Bien que la prévalence globale de l’embonpoint et de l’obésité soit élevée à Beyrouth et à Tunis, les enfants qui fréquentaient des écoles comptant une plus grande densité de détaillants d’aliments malsains dans leurs quartiers présentaient des taux d’obésité plus élevés.
Des enquêtes réalisées dans le cadre du projet ont permis d’étudier les environnements alimentaires et les politiques liées à la nutrition dans les écoles. Elles ont montré que, même si certaines politiques relatives à la vente de nourriture dans les écoles existent en Tunisie, aucune des 50 écoles n’avait de politique concernant les types d’aliments vendus à l’école ni la permission d’utiliser de la nourriture comme récompense pour les élèves. Au Liban, il y avait un mélange de politiques. Cependant, seulement un tiers des écoles mettaient pleinement en œuvre des politiques sur l’alimentation et la nutrition à l’école.

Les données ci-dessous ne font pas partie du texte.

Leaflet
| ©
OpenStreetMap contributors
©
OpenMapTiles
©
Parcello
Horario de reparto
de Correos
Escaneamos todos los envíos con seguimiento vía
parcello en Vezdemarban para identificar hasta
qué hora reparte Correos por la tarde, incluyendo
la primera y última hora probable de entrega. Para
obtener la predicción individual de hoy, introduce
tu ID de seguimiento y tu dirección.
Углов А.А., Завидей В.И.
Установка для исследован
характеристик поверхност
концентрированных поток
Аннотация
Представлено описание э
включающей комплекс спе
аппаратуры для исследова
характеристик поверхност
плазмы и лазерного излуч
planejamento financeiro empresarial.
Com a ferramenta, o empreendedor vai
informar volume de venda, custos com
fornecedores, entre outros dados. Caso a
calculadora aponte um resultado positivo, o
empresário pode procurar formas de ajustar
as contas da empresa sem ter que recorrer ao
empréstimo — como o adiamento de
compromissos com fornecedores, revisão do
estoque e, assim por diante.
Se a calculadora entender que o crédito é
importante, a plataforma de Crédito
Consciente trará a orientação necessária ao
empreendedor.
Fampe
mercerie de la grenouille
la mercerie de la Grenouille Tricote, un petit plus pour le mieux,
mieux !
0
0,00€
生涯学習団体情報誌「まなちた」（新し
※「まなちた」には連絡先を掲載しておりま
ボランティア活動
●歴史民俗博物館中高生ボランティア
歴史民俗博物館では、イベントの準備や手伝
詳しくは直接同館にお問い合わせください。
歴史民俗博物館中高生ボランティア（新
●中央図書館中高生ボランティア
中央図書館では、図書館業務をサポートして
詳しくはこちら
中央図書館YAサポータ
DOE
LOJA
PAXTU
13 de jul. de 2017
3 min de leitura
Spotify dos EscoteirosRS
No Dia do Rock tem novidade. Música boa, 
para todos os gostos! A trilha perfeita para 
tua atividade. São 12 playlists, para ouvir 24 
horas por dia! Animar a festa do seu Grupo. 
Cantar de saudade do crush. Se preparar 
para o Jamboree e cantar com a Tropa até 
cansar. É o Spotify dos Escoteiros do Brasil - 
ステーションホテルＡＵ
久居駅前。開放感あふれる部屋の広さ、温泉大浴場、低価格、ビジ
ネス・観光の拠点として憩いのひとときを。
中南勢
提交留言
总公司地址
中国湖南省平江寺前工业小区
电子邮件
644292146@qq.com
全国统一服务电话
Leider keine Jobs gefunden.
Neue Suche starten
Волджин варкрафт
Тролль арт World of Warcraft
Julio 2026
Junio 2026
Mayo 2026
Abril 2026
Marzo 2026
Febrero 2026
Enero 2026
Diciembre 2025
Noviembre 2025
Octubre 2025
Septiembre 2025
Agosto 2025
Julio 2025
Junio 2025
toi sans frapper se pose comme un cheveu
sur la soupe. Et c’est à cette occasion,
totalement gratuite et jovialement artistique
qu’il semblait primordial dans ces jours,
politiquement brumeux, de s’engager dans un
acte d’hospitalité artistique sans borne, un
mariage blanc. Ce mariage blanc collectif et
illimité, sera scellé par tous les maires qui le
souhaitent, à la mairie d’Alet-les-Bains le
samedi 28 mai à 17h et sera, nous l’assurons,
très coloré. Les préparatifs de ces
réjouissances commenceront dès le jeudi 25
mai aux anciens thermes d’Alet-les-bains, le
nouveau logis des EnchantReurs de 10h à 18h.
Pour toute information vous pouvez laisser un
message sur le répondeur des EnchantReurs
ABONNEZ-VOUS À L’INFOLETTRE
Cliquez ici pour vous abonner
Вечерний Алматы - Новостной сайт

« Les éléments clés de l’environnement alimentaire autour des écoles mis en évidence par cette étude pourraient contribuer à l’élaboration, à la mise en œuvre et à l’évaluation de politiques appropriées en matière d’alimentation et de nutrition dans les écoles », a déclaré Jalila El Ati, qui a dirigé le projet en Tunisie. « La mise en œuvre efficace de telles interventions pourrait être reproduite dans d’autres contextes urbains similaires de la région. »
Dans le cadre des efforts déployés pour diffuser les résultats de la recherche, le projet a produit des infographies et de courtes vidéos visant à informer le personnel scolaire, les enfants d’âge scolaire et leurs parents sur l’importance d’une alimentation saine.